A personal tribute to Agnes Martin by fellow artist Rosemarie Castoro

Agnes Martin in her studio in New Mexico, 1992, photographed by Charles Rushton

Agnes Martin in her studio in New Mexico, 1992, photographed by Charles Rushton
Photograph © Charles Rushton, courtesy Charles Rushton

When Agnes Martin declared in a packed Pasadena lecture hall: ‘Artists have to be lonely,’ I spoke up and said: ‘Agnes, all you have to do is pick up the telephone.’ She turned to my familiar voice and replied: ‘MaryRose (transposing my name), did you come here to bug me?’ I laughed, since years earlier, in 1977, when I was visiting Agnes in Boulder, Colorado, I missed her call.

She had sent me a postcard telling me when she would place the call, as she had to drive sixteen miles to town to do so. I was conducting a symposium at that moment in Boulder and couldn’t be home next to a phone. Waiting for the spring break, I set out in a 1954 Chevy bought for the occasion, dog and bicycle in tow, to track her down according to the map she drew for me a few years earlier when she set off westward-ho in an old jeep. She confessed to me that she had stopped painting and just ‘made garages’. I told her she was making sculpture in her homesteading endeavours. The map showed a few forks in the canyon road, but when I got to the area, there were quite a few more with skeletal cow remains as secret signposts. The sun was setting and I backed out of the canyon, went into town and sent her a postcard from Cuba, New Mexico.

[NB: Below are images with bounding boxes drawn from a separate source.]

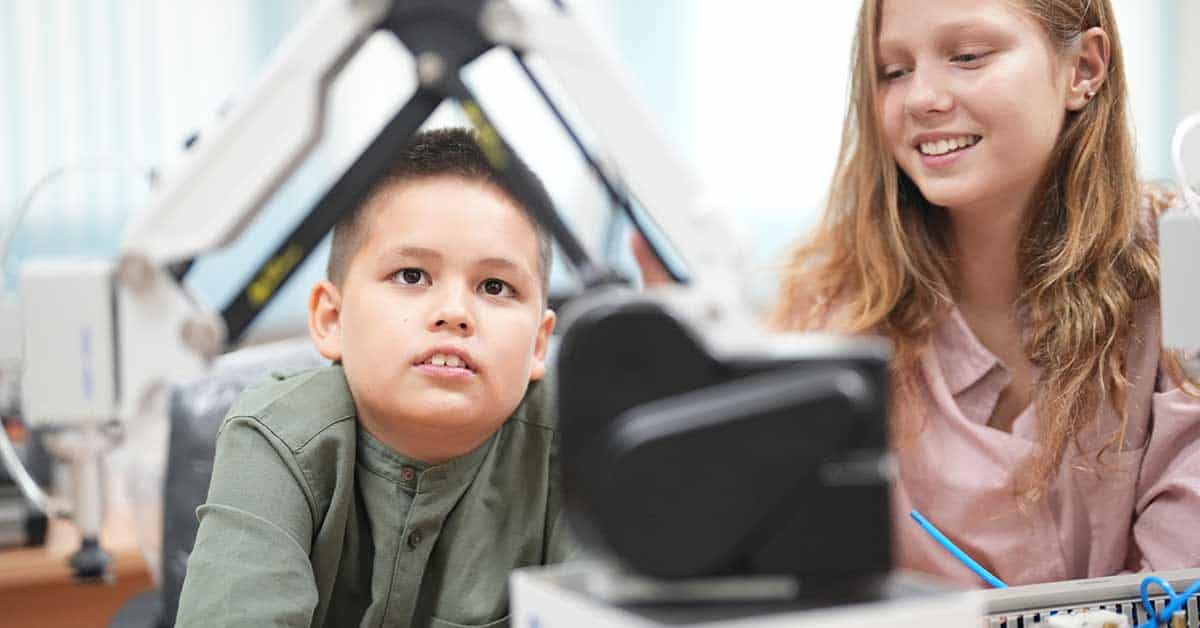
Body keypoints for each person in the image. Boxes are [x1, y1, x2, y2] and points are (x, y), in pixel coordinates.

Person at [639, 0, 1200, 587]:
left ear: (1084, 68)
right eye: (894, 71)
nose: (921, 99)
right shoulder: (833, 310)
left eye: (967, 57)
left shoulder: (1178, 263)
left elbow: (1181, 580)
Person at [176, 128, 574, 626]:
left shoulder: (588, 441)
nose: (454, 312)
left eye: (495, 286)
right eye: (411, 276)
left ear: (539, 343)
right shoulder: (276, 437)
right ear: (331, 319)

Photograph from Rosemarie Castoro’s Journal, 1970-71

Photograph from Rosemarie Castoro’s Journal, 1970-71
© Rosemarie Castoro, courtesy Broadway 1602, New York

I had met Agnes in her studio in the late 1960s. We were both painters who made ‘paste-ups’ for a living, with triangles and T-squares on drafting boards as our tools in trade. I was using Prismacolor pencils at the time, cutting out huge triangles from cardboard to make multichrome paintings, and the straight edge of the canvas stretchers as my ‘drafting table’. Back then painters had a camaraderie, meeting through other painters. Often we would meet at bars, or visit each other’s studios for tea.

Rosemarie Castoro, Guinness Martin 1972

Rosemarie Castoro
Guinness Martin 1972
Masonite, gesso, graphite and modelling paste, 914 x 4572mm
© Rosemarie Castoro, courtesy Broadway 1602, New York

In 1972 I made a ‘cut-out’ brush work for Agnes which was part of a series of wall sculptures created with a non-art brush – this one was a large broom – that spelled out her name in Pitman shorthand. I had made a series of these portraits based on friends’ names. ‘Guinness Martin’ came about as a disguise of Agnes’s name.